Archäologie im 20. Jahrhundert als Spielball von Ideologien: 
die neue Sonderausstellung im Südtiroler Archäologiemuseum Bozen vom 25.11.2025 bis 8.11.2026.

 

Archäologie erzählt Geschichte – und wurde im 20. Jahrhundert selbst Teil politischer Geschichte. Zwischen 1920 und 1972 geriet die Archäologie in Südtirol in den Sog autoritärer Systeme. Faschistische italienische Forscher suchten Belege für die „römische Vergangenheit“ in Südtirol, während nationalsozialistische Wissenschaftler urgeschichtliche Funde als „germanisches Erbe“ instrumentalisierten. Die Ausstellung UNDER PROPAGANDA zeigt, wie stark archäologische Objekte und Grabungen ideologisch überhöht und politisch missbraucht wurden – und wie lange diese Spannungen nachwirkten. Zahlreiche, erstmals präsentierte Funde werden nun auf Grundlage aktueller Forschung wissenschaftlich neu eingeordnet. Interaktive Stationen ermöglichen einen Blick in historische Grabungsdokumente und veranschaulichen Arbeitsweisen früherer Generationen. Ein vielfältiges Aktions- und Rahmenprogramm für Erwachsene und Kinder erlaubt Zugänge zur Ausstellung für unterschiedliche Zielgruppen. Die Ausstellung richtet sich sowohl an ein interessiertes Fachpublikum als auch an die breite Öffentlichkeit.


Das Forschungsprojekt

Der Ausstellung ging ein einjähriges Forschungsprojekt voraus. Die Archäologen am Südtiroler Archäologiemuseum, Andreas Putzer und Günther Kaufmann durchforsteten dafür Archive in Südtirol, Österreich, Deutschland, Italien, der Schweiz sowie die Alliierten-Dokumentationsstelle in Maryland/USA. Zusammen mit dem Historiker Alessandro Livio werteten sie Tausende Grabungsdokumente, Korrespondenzen und Aufzeichnungen aus. So konnten zahlreiche Fundkomplexe erstmals fachgerecht dokumentiert und von der Forschung neu interpretiert werden.

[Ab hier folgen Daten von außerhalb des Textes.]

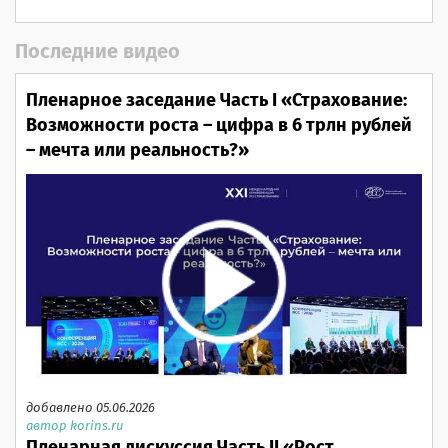
Последние видео
Пленарное заседание Часть I «Страхование:
Возможности роста – цифра в 6 трлн рублей
– мечта или реальность?»
добавлено 05.06.2026
автор korins.ru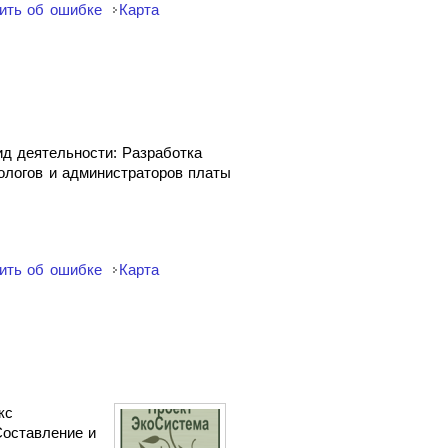
ить об ошибке
Карта
д деятельности: Разработка
ологов и администраторов платы
ить об ошибке
Карта
кс
Составление и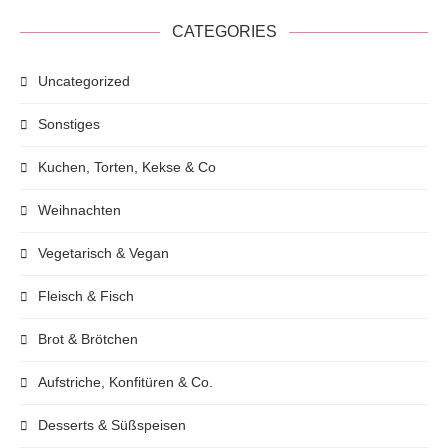
CATEGORIES
Uncategorized
Sonstiges
Kuchen, Torten, Kekse & Co
Weihnachten
Vegetarisch & Vegan
Fleisch & Fisch
Brot & Brötchen
Aufstriche, Konfitüren & Co.
Desserts & Süßspeisen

Der Zeichner Marco Pontalti vervollständigte die Dokumentation mit wissenschaftlichen Bleistift- und Tintenzeichnungen der Objekte.
Die Ergebnisse des Forschungsprojekts erscheinen 2026 in einem wissenschaftlichen Katalog.

Ausstellungskonzept

Die Ausstellung erstreckt sich über rund 300 m² im dritten Stock des Museums. Ihre Gestaltung spiegelt Materialien und Gebäudeschmuck der rationalistischen Architektur, technische Errungenschaften wie den Volksempfänger (Radioapparat aus der Nazi-Zeit)  und grafische Elemente der Propaganda aus den 1930er Jahren wider.
Im Zentrum der Schau stehen archäologische Funde aus archäologischen Grabungen und Dokumente aus den Jahren 1920–1972, von der Zeit nach dem Ersten Weltkrieg bis zum Ersten Autonomiestatut.
Die Besucherinnen und Besucher erwartet eine mehrere Sinne ansprechende Präsentation von auserlesenen archäologischen Objekten sowie Hör- und Videostationen mit Originaldokumentationen, berühmten Reden und Ausschnitten aus zeitgenössischer Korrespondenz.
Interaktive Elemente laden dazu ein, in die Denkweise und Methoden der Forschung und Ideologie unter Faschismus und Nationalsozialismus einzutauchen – und diese kritisch zu hinterfragen.

Themen und Fundkomplexe

Nach einer allgemeinen Einführung in die besondere Geschichte Südtirols für alle Museumsgäste teilt sich die Ausstellung wird die spannungsreiche Epoche chronologisch in mehrere Ausstellungskomplexe unterteilt, die jeweils eine ideologische Zäsur illustrieren. 
•    Zwischenkriegszeit (1920–1933): Die archäologische Erkundung des Territoriums erfolgt durch archäologische Laien, durch Zufallsfunde oder durch Ankäufe von Grabräubern. Dadurch bleiben viele Objekte in privaten Sammlungen.
•    Archäologie im Zeichen des italienischen Faschismus (1933-1939): Das archäologische Interesse der Machthaber konzentriert sich auf die „Römische Vergangenheit“ des Landes mit dem Ziel, den Gebietsanspruch bis zum Brenner zu legitimieren. Die gebietsfremde „Reale Soprintendenza alle Antichità delle Venezie e Venezia-Tridentina“ in Padua übernimmt eine zentrale Rolle und entlässt lokale, als Archäologen tätige Laien. Erstmals werden systematisch archäologische Grabungen durch Fachleute durchgeführt.
•    NS-Zeit (1943–1945): Die deutsche Wehrmacht besetzt Italien, römische Funktionäre werden entlassen. Die Kulturkommission des „SS-Ahnenerbes“ dokumentiert Südtiroler Fundstellen und erfasst Sammlungen mit dem Ziel, sie im Zuge der „Option“ außer Landes zu bringen. Einige archäologischen Objekte werden als Geschenke an den Führer Adolf Hitler außer Landes gebracht.
•    Nachkriegszeit (1945–1972): Die archäologische Arbeit wird zunächst mit denselben ideologisch geprägten Positionen aus der Kriegszeit wieder aufgenommen. Nach und nach werden inzwischen akademisch ausgebildete lokale Archäologen und Historiker eingebunden. Das Autonomiestatut von 1972 überträgt die Kompetenzen für die Archäologie vom italienischen Staat (Soprintendenza per le antichità delle Venezie in Padua) nach Bozen an die neu gegründete Autonome Provinz.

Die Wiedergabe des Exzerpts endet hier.